# Dataset excerpt

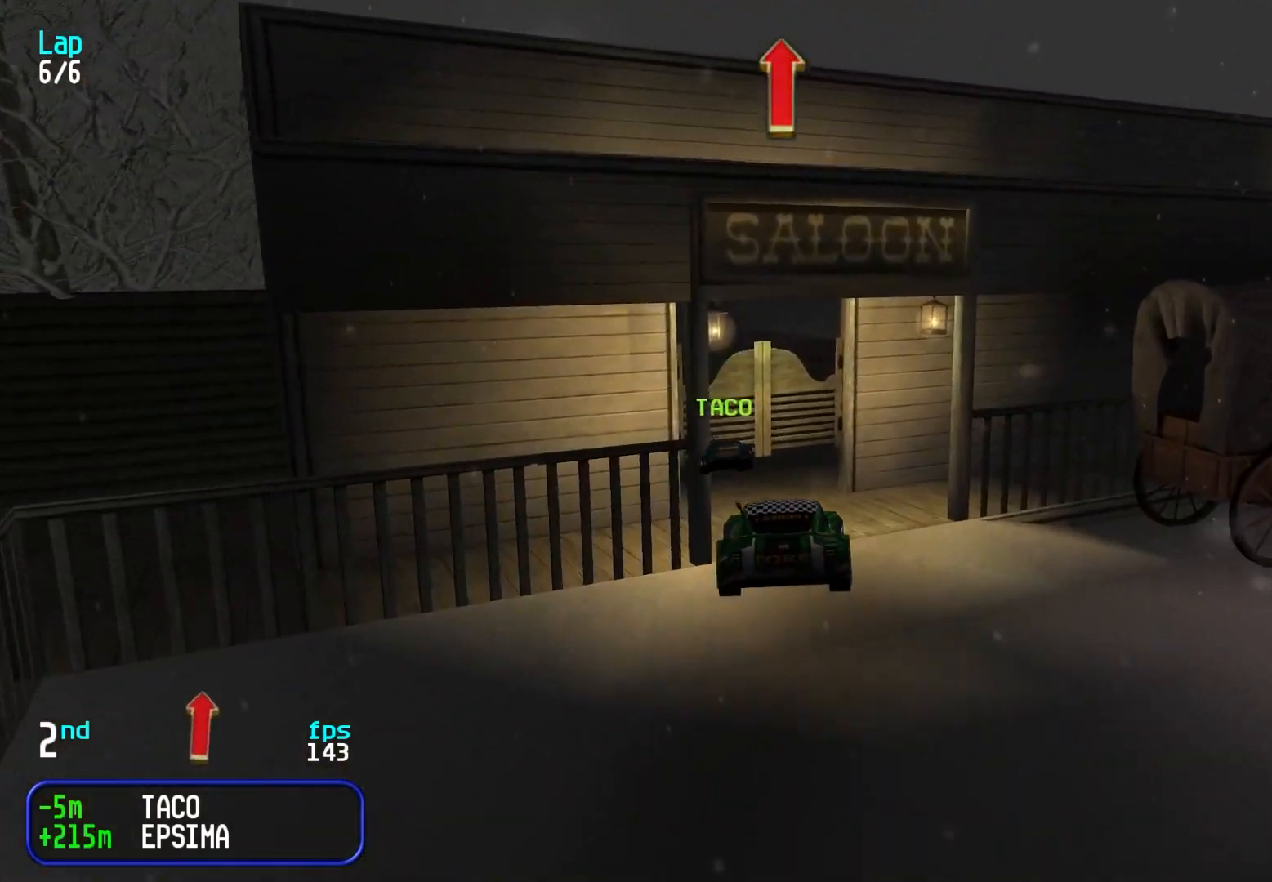
{"keys": [], "events": []}
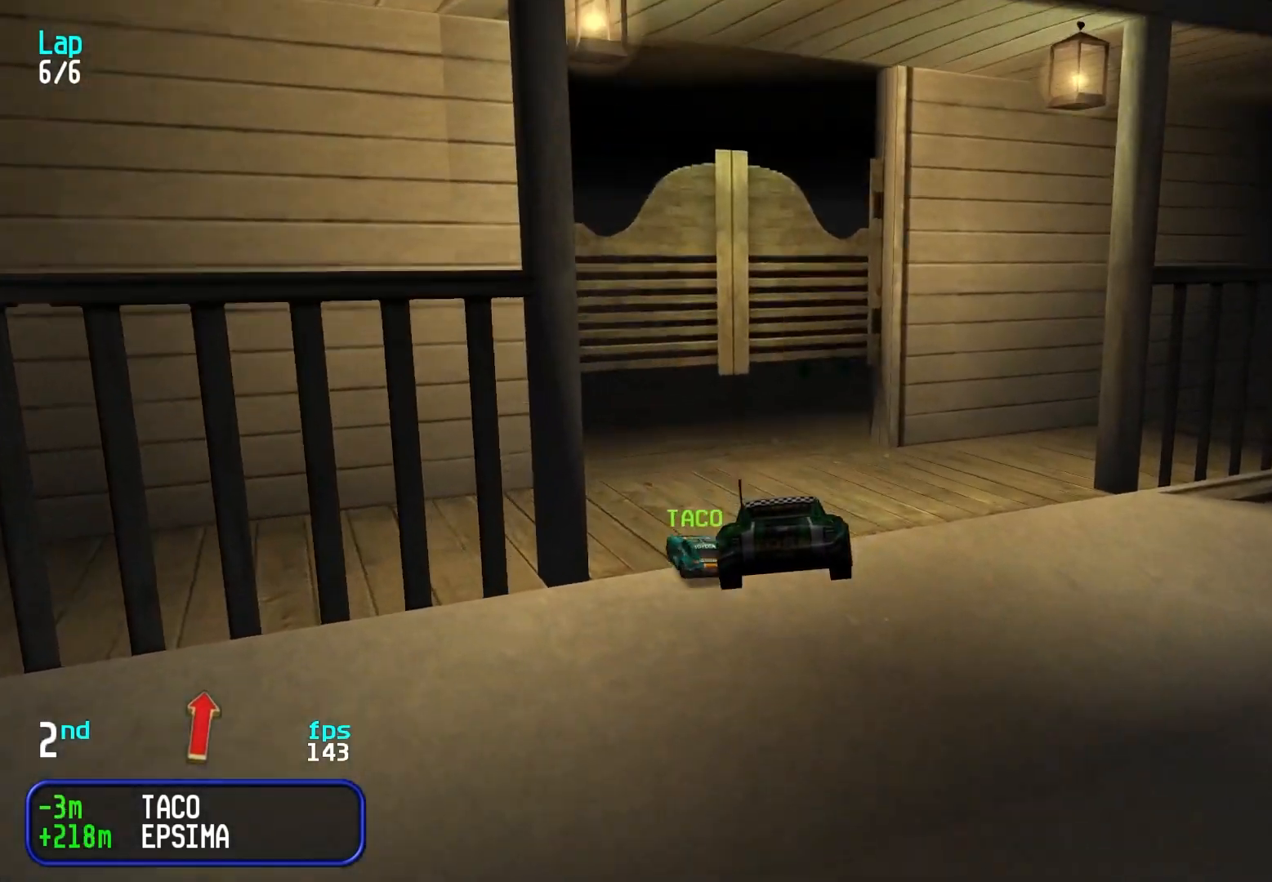
{"keys": [], "events": [[167, "left", "down"], [167, "up", "down"], [350, "left", "up"], [350, "up", "up"]]}
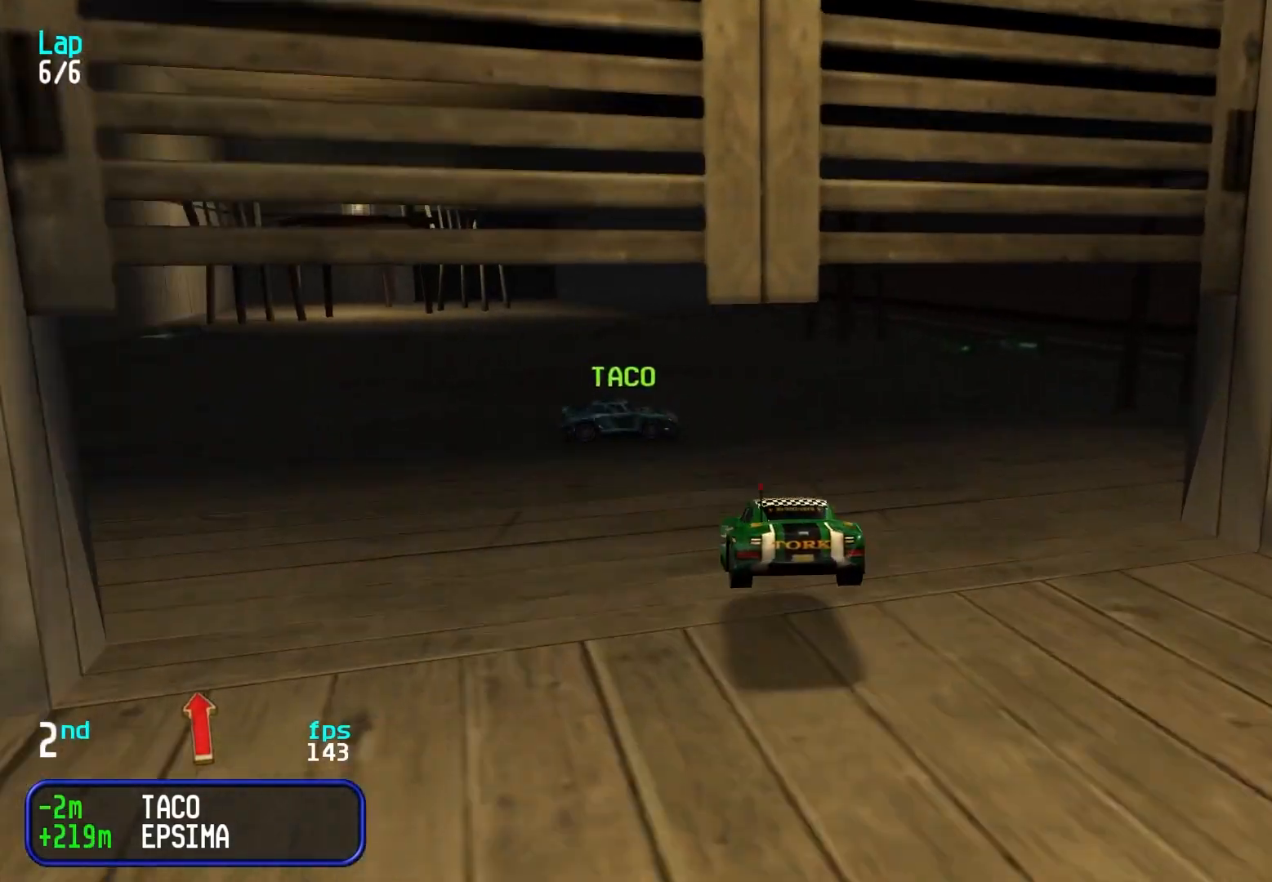
{"keys": ["up"], "events": [[33, "up", "down"], [183, "left", "down"], [317, "left", "up"]]}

# Aim of the exercise
The data above needs to be retyped exactly, with the images left out.

# Exercise solution
{"keys": [], "events": []}
{"keys": [], "events": [[167, "left", "down"], [167, "up", "down"], [350, "left", "up"], [350, "up", "up"]]}
{"keys": ["up"], "events": [[33, "up", "down"], [183, "left", "down"], [317, "left", "up"]]}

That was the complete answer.